Currently, utility-scale solar thermal plants (>50 MW) run at only about 25% of their actual capacity when not using thermal energy storage because they can't generate power at night without it. Thermal storage makes it possible to increase this capacity to over 60-75%. Therefore, there is a critical need to develop low-cost thermal storage because it would enable deeper penetration of solar thermal power production as a competitive, renewable-based replacement for baseload coal-fired power plants.
Project Innovation + Advantages:
The University of California, Los Angeles (UCLA) and NASA's Jet Propulsion Laboratory (JPL) are creating cost-effective storage systems for solar thermal energy using new materials and designs. A major drawback to the widespread use of solar thermal energy is its inability to cost-effectively supply electric power at night. State-of-the-art energy storage for solar thermal power plants uses molten salt to help store thermal energy. Molten salt systems can be expensive and complex, which is not attractive from a long-term investment standpoint. UCLA and JPL are developing a supercritical fluid-based thermal energy storage system, which would be much less expensive than molten-salt-based systems.

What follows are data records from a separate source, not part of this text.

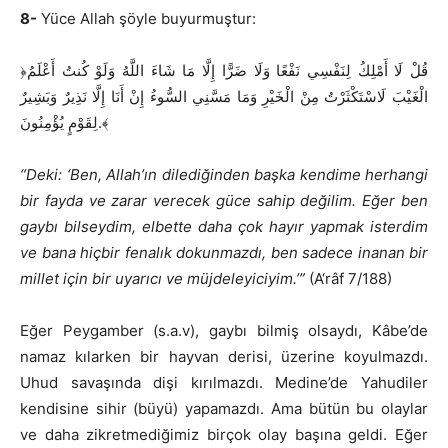
8-
Yüce Allah şöyle buyurmuştur:
﴿قُلْ لَا أَمْلِكُ لِنَفْسِي نَفْعًا وَلَا ضَرًّا إِلَّا مَا شَاءَ اللَّهُ وَلَوْ كُنتُ أَعْلَمُ
الْغَيْبَ لَاسْتَكْثَرْتُ مِنْ الْخَيْرِ وَمَا مَسَّنِي السُّوءُ إِنْ أَنَا إِلَّا نَذِيرٌ وَبَشِيرٌ
لِقَوْمٍ يُؤْمِنُونَ.﴾
“Deki: ‘Ben, Allah’ın dilediğinden başka kendime herhangi
bir fayda ve zarar verecek güce sahip değilim. Eğer ben
gaybı bilseydim, elbette daha çok hayır yapmak isterdim
ve bana hiçbir fenalık dokunmazdı, ben sadece inanan bir
millet için bir uyarıcı ve müjdeleyiciyim.’”
(A‘râf 7/188)
Eğer Peygamber (s.a.v), gaybı bilmiş olsaydı, Kâbe’de
namaz kılarken bir hayvan derisi, üzerine koyulmazdı.
Uhud savaşında dişi kırılmazdı. Medine’de Yahudiler
kendisine sihir (büyü) yapamazdı. Ama bütün bu olaylar
ve daha zikretmediğimiz birçok olay başına geldi. Eğer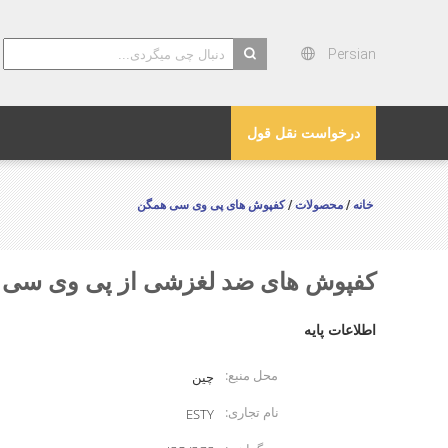
Persian
search
درخواست نقل قول
خانه
محصولات
کفپوش های پی وی سی همگن
/
/
کفپوش های ضد لغزشی از پی وی سی برا
اطلاعات پایه
محل منبع:
چین
نام تجاری:
ESTY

The team's design also uses a smaller, modular, single-tank design that is more reliable and scalable for large-scale storage applications.
If successful, the approach taken by UCLA and JPL would reduce the cost of solar thermal energy storage systems by up to 40%, creating a practical and cost-effective energy storage solution for utility-scale thermal and other applications.
Increased energy production from solar thermal would lower U.S. reliance on carbon-based fuels.
Renewable energy storage decreases fossil-fuel based electricity use, reducing harmful emissions from the coal-burning power plants that provide 50% of the electricity to American homes and businesses.
Solar thermal energy storage could help make power from renewable energy sources less expensive.